Today, Walker is an accomplished Junior Reserve Officer cadet. The national program was sponsored by the United States Armed Forces in high schools and also in some middle schools across the US and United States military bases across the world. The program originally started as part of the National Defense Act of 1916 and later expanded under the 1964 ROTC Vitalization Act.
The young cadet learned to use her feet to do everything from homework, eating, answering her phone to driving since she grew to know her deformities.

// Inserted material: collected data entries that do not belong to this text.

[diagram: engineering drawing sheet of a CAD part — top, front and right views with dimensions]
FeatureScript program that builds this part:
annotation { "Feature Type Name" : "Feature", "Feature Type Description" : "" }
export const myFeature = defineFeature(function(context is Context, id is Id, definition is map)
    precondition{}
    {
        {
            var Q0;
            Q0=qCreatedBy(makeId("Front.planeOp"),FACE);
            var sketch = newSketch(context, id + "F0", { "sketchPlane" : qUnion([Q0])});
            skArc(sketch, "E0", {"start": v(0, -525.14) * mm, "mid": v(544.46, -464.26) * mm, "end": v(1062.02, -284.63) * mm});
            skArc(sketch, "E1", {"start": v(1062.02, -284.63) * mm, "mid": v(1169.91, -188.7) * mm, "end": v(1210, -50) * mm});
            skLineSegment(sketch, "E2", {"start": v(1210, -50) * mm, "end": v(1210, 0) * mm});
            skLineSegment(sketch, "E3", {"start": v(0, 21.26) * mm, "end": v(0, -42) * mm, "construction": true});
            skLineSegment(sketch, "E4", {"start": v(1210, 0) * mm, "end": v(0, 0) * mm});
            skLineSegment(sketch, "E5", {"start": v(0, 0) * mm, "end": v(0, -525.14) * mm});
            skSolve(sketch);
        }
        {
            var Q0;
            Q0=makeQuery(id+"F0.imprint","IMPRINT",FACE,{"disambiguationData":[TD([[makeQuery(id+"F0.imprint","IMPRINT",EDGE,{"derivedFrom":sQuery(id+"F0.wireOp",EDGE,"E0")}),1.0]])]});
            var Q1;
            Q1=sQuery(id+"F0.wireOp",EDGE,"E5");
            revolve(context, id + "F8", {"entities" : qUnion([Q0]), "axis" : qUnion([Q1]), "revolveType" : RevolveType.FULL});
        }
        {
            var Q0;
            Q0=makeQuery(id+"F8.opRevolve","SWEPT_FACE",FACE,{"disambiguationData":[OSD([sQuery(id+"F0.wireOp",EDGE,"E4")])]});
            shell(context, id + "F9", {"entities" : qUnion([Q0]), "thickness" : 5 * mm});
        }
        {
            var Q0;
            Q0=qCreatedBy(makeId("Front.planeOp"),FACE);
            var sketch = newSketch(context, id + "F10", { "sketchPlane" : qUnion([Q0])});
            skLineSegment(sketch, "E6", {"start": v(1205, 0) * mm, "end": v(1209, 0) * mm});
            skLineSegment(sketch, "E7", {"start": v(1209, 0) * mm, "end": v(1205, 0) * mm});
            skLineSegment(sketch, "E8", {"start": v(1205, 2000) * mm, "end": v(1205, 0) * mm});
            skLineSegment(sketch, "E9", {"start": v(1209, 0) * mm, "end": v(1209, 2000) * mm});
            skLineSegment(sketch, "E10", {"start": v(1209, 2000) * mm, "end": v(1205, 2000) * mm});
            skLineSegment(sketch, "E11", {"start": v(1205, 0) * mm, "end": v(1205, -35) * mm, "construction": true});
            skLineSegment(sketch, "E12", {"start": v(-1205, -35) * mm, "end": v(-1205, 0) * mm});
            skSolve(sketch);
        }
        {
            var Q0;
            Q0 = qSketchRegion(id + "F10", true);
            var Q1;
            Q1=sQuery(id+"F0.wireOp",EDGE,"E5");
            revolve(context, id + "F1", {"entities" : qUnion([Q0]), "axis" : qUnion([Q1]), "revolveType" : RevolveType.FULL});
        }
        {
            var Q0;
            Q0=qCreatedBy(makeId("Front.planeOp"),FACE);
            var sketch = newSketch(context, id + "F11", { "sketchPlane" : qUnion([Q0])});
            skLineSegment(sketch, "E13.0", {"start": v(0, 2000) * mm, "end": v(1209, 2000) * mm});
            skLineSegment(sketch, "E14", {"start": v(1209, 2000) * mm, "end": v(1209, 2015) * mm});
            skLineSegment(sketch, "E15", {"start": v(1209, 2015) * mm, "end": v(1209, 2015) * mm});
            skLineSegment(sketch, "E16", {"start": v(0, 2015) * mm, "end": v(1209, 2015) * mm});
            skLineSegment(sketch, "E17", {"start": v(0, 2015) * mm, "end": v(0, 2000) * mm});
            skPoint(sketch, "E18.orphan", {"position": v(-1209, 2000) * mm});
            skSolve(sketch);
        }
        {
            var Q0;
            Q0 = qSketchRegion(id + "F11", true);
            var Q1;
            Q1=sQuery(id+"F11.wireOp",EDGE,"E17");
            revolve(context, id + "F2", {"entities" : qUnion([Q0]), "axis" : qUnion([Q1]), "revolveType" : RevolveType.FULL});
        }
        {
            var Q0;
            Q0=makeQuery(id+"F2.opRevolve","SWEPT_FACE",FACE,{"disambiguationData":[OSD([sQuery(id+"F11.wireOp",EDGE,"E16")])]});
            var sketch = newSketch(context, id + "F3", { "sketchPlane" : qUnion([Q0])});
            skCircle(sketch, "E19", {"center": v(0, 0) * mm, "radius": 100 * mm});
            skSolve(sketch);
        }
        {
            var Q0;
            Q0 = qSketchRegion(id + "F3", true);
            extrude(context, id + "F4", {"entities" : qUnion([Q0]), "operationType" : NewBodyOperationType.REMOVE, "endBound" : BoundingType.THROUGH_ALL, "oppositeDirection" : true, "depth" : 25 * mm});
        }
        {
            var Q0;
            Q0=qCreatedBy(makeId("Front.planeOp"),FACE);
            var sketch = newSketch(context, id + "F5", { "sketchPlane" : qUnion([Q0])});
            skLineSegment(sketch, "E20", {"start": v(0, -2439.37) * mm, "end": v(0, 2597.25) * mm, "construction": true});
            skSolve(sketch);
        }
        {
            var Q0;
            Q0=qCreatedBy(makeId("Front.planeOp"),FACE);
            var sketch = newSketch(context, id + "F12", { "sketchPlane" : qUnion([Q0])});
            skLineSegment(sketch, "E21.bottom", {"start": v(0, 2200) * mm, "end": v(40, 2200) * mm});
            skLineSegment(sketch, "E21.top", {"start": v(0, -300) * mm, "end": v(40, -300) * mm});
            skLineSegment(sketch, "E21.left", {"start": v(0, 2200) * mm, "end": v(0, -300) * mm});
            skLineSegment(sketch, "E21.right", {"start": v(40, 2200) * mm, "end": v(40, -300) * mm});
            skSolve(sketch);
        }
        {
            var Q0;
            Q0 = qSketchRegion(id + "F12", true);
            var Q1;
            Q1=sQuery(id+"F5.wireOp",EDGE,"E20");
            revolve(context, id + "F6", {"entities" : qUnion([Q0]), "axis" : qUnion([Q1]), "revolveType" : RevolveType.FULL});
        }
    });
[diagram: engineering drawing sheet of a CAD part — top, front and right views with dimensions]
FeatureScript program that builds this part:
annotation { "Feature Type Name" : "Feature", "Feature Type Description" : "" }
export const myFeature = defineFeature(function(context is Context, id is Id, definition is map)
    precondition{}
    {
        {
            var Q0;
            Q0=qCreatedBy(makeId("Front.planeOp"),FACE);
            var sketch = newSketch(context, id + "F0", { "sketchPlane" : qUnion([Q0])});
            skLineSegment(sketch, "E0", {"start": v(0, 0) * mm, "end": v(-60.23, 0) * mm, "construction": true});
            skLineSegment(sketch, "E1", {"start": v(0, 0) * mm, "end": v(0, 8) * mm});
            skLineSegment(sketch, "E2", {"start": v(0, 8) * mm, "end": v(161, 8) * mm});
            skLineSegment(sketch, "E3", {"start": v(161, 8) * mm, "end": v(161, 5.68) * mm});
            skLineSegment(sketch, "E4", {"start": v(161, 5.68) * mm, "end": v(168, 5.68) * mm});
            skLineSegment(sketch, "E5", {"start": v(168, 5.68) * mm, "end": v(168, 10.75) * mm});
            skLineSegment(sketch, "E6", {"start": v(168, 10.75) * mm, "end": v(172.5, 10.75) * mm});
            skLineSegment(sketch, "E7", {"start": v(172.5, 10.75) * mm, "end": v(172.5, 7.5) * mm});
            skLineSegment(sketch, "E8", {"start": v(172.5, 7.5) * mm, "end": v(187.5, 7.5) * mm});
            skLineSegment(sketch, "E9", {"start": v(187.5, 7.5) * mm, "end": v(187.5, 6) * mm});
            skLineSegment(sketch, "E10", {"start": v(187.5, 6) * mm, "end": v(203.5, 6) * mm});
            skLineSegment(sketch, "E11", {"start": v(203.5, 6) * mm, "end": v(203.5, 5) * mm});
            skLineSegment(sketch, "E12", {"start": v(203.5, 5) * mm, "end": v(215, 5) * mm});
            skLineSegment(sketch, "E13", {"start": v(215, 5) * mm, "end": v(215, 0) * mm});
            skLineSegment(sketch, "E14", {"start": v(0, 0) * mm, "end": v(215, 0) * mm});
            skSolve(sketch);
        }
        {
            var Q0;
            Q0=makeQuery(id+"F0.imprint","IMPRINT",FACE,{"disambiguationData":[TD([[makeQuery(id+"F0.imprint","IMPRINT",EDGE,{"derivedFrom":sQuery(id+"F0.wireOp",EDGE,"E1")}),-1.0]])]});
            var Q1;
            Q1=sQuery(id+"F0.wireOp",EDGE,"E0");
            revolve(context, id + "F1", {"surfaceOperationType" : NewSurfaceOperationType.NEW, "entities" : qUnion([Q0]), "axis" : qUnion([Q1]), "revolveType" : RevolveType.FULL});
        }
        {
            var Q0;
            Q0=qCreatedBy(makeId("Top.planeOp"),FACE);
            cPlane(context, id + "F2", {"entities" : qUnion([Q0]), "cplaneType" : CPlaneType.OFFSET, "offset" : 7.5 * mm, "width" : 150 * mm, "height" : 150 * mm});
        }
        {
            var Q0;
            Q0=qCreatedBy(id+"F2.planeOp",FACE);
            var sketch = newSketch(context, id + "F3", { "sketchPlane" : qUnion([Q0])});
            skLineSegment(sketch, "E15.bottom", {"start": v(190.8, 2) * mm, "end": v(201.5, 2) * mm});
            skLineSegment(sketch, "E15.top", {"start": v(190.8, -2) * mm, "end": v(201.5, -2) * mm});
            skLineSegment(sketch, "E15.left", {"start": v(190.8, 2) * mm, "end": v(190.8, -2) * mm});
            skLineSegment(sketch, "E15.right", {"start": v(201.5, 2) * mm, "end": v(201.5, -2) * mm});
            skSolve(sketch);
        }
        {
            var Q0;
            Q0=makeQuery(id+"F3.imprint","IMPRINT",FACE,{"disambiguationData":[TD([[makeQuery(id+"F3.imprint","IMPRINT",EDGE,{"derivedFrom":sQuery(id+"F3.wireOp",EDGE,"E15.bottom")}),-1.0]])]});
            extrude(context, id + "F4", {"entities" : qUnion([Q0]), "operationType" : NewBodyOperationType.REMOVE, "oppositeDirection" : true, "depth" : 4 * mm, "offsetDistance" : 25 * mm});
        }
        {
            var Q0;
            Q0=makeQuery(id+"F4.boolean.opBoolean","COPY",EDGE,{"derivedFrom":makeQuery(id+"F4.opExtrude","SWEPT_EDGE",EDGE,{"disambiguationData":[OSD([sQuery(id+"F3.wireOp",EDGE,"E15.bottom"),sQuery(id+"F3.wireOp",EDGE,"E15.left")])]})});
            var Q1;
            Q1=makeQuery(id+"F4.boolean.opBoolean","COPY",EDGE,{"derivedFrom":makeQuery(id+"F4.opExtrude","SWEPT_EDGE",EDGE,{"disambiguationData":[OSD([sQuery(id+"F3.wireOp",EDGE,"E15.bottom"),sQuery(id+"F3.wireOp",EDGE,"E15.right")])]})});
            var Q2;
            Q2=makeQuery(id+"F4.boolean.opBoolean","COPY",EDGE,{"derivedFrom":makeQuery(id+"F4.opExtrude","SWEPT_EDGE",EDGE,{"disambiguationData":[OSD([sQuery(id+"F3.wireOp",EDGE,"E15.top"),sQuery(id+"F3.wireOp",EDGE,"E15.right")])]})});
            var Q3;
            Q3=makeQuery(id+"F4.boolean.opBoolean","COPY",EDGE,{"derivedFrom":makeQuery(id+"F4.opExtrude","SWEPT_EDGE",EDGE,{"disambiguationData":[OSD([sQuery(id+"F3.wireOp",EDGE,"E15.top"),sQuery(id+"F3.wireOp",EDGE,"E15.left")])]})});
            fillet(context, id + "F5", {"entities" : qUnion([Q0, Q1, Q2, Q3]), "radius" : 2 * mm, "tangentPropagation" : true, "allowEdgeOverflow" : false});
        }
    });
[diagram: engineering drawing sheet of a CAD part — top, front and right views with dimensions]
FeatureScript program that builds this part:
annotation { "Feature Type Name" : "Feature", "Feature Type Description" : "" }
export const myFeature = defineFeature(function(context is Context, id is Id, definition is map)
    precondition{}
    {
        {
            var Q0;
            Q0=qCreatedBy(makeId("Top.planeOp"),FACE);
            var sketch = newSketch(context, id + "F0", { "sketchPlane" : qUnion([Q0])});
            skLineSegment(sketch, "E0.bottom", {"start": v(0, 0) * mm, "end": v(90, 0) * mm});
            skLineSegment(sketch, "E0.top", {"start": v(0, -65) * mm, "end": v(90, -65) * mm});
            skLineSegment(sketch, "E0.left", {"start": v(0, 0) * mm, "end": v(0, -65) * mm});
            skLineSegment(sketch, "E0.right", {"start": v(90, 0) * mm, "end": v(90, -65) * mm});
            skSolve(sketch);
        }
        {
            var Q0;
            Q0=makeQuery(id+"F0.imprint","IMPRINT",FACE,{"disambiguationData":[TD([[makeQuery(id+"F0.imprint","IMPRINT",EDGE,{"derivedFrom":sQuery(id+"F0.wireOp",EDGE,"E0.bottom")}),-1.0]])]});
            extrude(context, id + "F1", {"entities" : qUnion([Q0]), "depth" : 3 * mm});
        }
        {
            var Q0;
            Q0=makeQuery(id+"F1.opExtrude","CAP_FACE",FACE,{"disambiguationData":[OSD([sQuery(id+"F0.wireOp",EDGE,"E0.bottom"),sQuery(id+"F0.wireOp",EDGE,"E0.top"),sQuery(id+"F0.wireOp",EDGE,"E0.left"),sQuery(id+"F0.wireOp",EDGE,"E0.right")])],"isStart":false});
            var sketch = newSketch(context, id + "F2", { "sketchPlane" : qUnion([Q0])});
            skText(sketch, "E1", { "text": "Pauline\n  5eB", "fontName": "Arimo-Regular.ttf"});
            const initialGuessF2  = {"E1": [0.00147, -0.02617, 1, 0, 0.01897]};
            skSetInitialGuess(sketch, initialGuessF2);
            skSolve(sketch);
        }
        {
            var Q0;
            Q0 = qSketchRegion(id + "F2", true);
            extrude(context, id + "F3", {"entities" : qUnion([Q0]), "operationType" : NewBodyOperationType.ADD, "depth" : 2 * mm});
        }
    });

The limbless cadet who honed her inner creativity to do everyday tasks using her feet with a determination to change her story is now a squad administrator on the Junior Reserve Officers’ Training Corps (JROTC).
“I remember the first day she entered my office,” Walker’s instructor, Sergeant Major Rudy Carter, US Army retired, said. “I had high hopes for her and she has not let me down.”
“Every morning that I see her walk into my classroom is a day that I realize that when I get up in the morning there is nothing that should limit me or nothing should discourage me,” Walker instructor added. “It’s people like Donavia that give my job value, and make me want to get up and do the best that I can.”
Her mother, Tisa Jones carrying Walker in her womb, her daughter’s condition was hidden from her. She was not told that Walker was limbless. Jones said that felt like a betrayal.
“I felt betrayed, like no one told me anything. “I’m feeling like the person who did the ultrasound should have been aware.”
Walker embraced her condition at a very young age and horned her inner creativity to do everyday tasks using her feet.
“It really didn’t affect her life because the way she does stuff, everything seems natural to her. She taught herself how to draw, she actually can knot other people’s shoes, feeds herself, and also takes herself to the bathroom. I still don’t know how she does it,” Jones said.
Donavia said people often put her down because they didn’t think she could do “as much as I can”. “They would often tell me, ‘You can’t hold it, you going to need your hands to hold it” or “You can’t get that, you’re going to need your hands to get it”. And I was like, “I can get it with my feet. I will find a way through”.
Focused on graduating high school and consummating her final driving test, Walker said she wants to serve as an inspiration to others; saying: “I would say to anyone with a physical challenge that you should love yourself and find people who make you feel comfortable with yourself.”